Rewrite the rows starting at the line that contains "longitude: -113.2750" and ending at the line that contains "longitude: 25.1537", swapping "city" for "town" and keeping everything else the same. Leave the pictures out of your answer.

§ Stored data

************

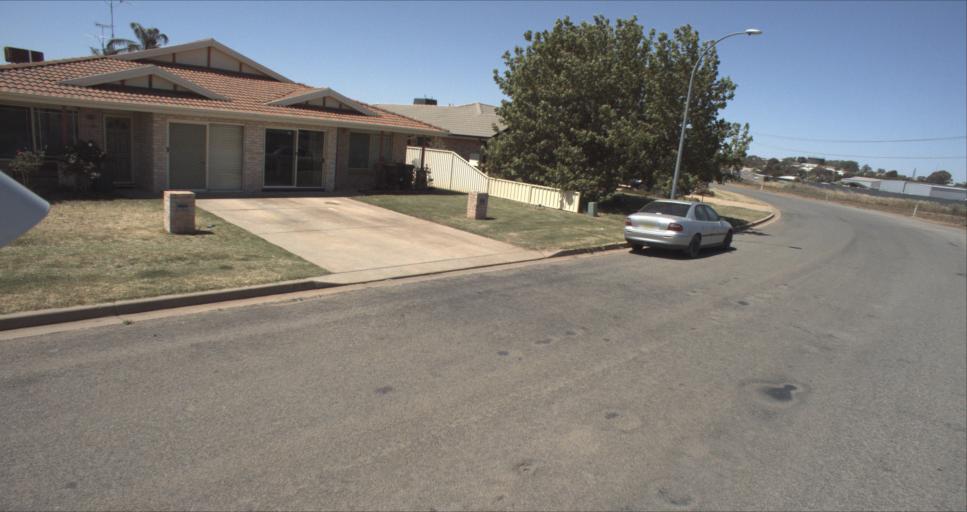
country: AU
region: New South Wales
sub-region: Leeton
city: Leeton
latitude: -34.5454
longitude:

************

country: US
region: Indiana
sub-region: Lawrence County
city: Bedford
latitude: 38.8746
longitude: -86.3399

************

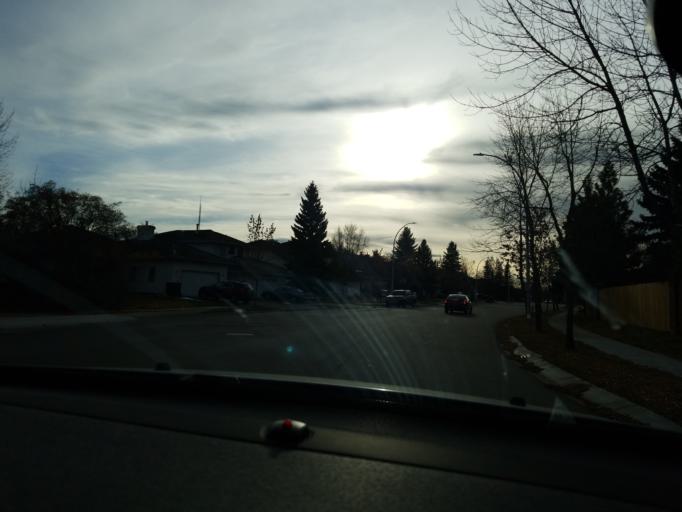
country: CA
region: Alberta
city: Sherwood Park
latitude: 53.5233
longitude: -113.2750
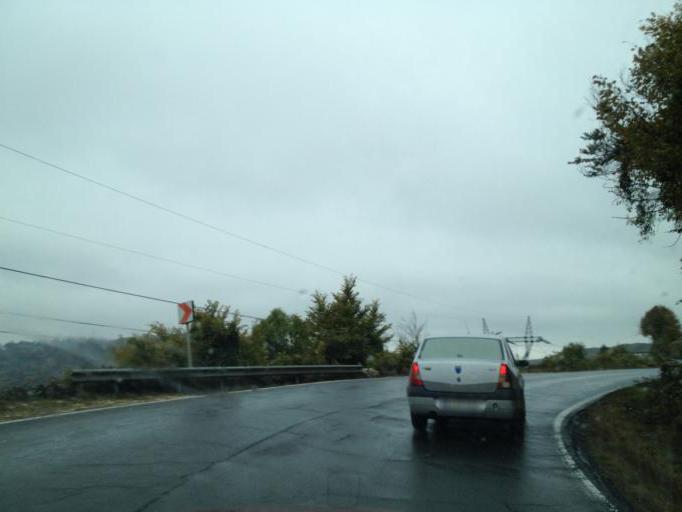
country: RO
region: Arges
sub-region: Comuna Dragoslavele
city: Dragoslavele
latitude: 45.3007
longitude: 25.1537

************

§ Final result
longitude: -113.2750
country: RO
region: Arges
sub-region: Comuna Dragoslavele
town: Dragoslavele
latitude: 45.3007
longitude: 25.1537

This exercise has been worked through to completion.